Pour le moment, l’évolution de la situation sur place nous prouve, hélas, que la réalité est beaucoup plus compliquée.

Mme le président. Je mets aux voix l’amendement n° 321.

(Lamendement est adopté.)

Mme le président. En conséquence, l’amendement n° 150 n’a plus d’objet.

L’amendement n° 116, présenté par Mme Gréaume, M. P. Laurent et les membres du groupe communiste républicain citoyen et écologiste, est ainsi libellé :

Alinéa 5

Compléter cet alinéa par une phrase ainsi rédigé :

En cohérence avec cette priorité politique et les standards du consensus européen, 85 % des nouveaux projets d’aide intègrent le genre de façon principale ou significative, selon les marqueurs 1 et 2 du comité d’aide au développement de l’OCDE.

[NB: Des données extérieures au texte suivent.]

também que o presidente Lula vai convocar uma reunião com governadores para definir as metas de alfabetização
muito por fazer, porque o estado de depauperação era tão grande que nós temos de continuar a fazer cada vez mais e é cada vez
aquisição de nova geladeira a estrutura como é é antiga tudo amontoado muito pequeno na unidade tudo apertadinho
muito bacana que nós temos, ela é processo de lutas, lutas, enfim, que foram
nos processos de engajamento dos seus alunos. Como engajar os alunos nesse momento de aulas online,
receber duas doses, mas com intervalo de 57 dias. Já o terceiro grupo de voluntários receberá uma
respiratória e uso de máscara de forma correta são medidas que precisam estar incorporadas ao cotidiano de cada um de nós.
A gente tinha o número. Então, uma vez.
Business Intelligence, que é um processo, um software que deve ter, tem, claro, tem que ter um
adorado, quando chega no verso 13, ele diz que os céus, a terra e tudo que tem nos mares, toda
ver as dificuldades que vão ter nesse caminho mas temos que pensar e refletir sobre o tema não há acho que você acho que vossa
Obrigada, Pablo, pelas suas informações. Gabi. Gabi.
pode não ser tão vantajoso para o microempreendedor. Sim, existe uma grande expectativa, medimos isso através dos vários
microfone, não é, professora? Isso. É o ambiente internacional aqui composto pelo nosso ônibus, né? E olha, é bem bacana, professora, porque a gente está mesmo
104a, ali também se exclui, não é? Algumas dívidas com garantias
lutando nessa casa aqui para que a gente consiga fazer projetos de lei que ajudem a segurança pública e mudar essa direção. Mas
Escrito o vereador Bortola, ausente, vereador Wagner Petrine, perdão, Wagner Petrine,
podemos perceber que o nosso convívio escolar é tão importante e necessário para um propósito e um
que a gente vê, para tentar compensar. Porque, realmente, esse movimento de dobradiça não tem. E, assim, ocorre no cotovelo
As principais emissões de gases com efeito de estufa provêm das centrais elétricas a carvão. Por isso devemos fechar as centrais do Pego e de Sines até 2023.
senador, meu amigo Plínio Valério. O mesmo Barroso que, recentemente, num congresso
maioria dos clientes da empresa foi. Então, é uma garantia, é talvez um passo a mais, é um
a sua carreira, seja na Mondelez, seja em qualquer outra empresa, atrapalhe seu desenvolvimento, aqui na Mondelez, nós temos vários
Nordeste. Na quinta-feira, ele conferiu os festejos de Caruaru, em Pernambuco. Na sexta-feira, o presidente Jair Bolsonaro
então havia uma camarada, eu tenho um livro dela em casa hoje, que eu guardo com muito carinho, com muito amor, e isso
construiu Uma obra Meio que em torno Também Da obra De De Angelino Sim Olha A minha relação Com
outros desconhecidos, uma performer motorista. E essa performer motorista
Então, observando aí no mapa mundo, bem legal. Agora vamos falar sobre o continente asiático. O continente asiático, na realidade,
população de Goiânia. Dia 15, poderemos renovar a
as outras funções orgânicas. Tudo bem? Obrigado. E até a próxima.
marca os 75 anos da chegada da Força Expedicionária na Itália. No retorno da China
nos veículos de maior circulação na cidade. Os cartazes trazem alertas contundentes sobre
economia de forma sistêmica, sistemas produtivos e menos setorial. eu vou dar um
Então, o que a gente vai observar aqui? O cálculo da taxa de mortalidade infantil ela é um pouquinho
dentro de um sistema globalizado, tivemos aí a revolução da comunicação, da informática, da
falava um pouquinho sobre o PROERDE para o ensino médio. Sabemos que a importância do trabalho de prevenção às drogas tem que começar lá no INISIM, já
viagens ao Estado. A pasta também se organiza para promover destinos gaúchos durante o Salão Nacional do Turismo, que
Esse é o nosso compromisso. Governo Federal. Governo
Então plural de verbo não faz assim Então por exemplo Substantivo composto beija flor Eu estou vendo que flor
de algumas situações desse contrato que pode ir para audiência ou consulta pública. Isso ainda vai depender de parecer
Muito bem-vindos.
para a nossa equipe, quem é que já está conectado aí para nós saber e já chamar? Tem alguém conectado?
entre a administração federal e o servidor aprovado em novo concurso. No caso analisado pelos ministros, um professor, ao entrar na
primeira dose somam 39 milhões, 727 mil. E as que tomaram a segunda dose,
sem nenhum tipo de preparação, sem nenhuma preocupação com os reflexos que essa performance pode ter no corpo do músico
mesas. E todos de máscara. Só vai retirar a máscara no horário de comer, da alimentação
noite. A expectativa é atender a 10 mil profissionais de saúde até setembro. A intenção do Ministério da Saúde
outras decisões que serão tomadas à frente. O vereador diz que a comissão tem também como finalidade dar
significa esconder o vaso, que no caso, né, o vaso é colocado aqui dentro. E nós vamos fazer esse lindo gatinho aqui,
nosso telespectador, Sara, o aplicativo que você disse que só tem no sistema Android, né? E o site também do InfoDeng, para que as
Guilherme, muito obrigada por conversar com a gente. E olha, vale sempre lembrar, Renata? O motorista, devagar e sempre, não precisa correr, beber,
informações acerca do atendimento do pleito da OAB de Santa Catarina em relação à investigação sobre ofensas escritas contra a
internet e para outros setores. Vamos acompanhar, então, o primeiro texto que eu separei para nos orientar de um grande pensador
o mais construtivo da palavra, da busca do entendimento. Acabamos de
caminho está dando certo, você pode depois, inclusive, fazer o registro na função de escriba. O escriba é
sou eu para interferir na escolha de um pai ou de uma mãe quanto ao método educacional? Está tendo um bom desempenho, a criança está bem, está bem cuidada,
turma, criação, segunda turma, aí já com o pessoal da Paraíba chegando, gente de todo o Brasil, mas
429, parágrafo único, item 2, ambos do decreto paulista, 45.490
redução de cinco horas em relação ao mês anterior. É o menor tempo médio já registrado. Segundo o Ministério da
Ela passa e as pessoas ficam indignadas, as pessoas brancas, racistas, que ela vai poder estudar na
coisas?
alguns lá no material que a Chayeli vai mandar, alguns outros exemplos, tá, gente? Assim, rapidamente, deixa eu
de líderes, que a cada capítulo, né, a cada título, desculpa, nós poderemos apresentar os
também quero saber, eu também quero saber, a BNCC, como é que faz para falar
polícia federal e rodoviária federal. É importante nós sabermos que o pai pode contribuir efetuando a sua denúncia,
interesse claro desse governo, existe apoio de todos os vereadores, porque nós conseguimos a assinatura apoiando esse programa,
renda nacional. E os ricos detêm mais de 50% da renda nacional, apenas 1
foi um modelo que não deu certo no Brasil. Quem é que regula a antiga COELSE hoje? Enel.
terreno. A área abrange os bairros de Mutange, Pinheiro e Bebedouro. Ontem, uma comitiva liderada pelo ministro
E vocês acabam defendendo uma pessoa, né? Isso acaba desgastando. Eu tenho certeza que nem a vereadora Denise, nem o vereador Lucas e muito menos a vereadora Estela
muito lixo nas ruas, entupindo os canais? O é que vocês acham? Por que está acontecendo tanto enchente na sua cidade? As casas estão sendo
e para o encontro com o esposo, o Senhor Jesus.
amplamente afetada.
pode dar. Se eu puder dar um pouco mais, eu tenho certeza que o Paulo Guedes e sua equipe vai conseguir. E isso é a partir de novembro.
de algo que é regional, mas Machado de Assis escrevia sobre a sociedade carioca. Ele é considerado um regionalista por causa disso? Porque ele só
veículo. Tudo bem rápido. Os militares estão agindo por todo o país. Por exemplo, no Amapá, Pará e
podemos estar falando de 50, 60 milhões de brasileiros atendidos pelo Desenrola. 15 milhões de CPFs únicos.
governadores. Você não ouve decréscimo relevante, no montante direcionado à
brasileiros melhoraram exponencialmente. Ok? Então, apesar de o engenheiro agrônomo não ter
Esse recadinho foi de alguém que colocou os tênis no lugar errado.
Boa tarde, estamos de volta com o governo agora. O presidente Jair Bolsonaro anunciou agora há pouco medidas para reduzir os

La parole est à Mme Michelle Gréaume.

Mme Michelle Gréaume. Cet amendement a été déposé pour résoudre un problème de cohérence.

Déclarée grande cause du quinquennat, la lutte pour les droits des femmes et l’égalité entre les sexes a par ailleurs été définie comme axe prioritaire et transversal de l’APD française lors du comité interministériel de la coopération internationale et du développement de 2018, puis en 2019 dans une tribune gouvernementale.

On aurait donc pu s’attendre à un projet de loi ambitieux en la matière. Or, si le cadre de partenariat global rappelle cette priorité, la France reste encore largement en dessous des standards internationaux.

La commission a une nouvelle fois rehaussé le curseur, pour que 75 % de l’aide publique au développement bilatéral comprennent une dimension féministe. C’est une première avancée, mais celle-ci demeure insuffisante à deux titres.

Premièrement, on a du mal à voir d’où pourrait sortir cette cible de 75 %. En 2013, la précédente loi de programmation de l’aide publique au développement avait fixé la cible de 50 %. Le plan d’action de l’Union européenne sur l’égalité des genres dans l’action extérieure 2021-2025, dit « GAP III », fixe une cible de 85 % des projets d’aides intégrant le genre de façon principale ou significative reprenant les marqueurs 1 et 2 de l’OCDE.

D’ailleurs, c’est en partant de ce document que des pays comme la Suède ont déployé une politique diplomatique féministe.

Aujourd’hui, le retard français interroge, comme le rappelait le Haut Conseil à l’égalité entre les femmes et les hommes en novembre dernier.

Deuxièmement, il y a une nouvelle fois urgence. Comme le relève le très bon rapport de la délégation aux droits des femmes du Sénat, celles-ci sont une nouvelle fois les premières à souffrir de la crise sanitaire.

Que ce soit en matière d’accès à l’autonomie financière et aux droits fondamentaux, notamment en matière d’éducation et de santé, ou dans la lutte contre les violences, la crise pourrait effacer, en une seule année, les vingt-cinq années de progrès réalisées en matière d’égalité entre les femmes et les hommes à la suite de la conférence mondiale de Pékin.

Une nouvelle fois, nous devons profiter du présent projet de loi pour faire passer à la France un cap en matière d’appui aux luttes féministes dans le cadre de l’aide publique au développement.